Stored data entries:

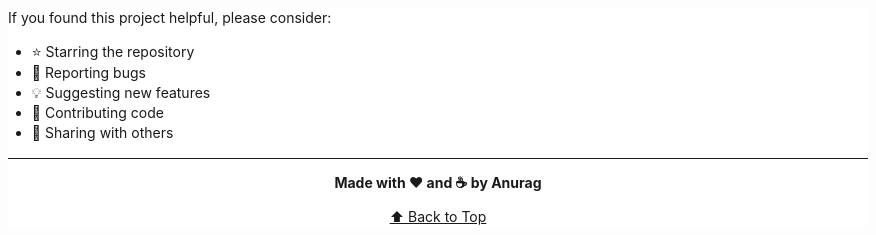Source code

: If you found this project helpful, please consider:

- ⭐ Starring the repository
- 🐛 Reporting bugs
- 💡 Suggesting new features
- 🤝 Contributing code
- 📢 Sharing with others

---

<div align="center">

**Made with ❤️ and ☕ by Anurag**

[⬆ Back to Top](#-todo-30---decentralized-task-management)

</div>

* **PROBLEM TO WORK ON**: Give the entries above again exactly, minus their pictures.

* **EXPECTED ANSWER**:
Source code

: If you found this project helpful, please consider:

- ⭐ Starring the repository
- 🐛 Reporting bugs
- 💡 Suggesting new features
- 🤝 Contributing code
- 📢 Sharing with others

---

<div align="center">

**Made with ❤️ and ☕ by Anurag**

[⬆ Back to Top](#-todo-30---decentralized-task-management)

</div>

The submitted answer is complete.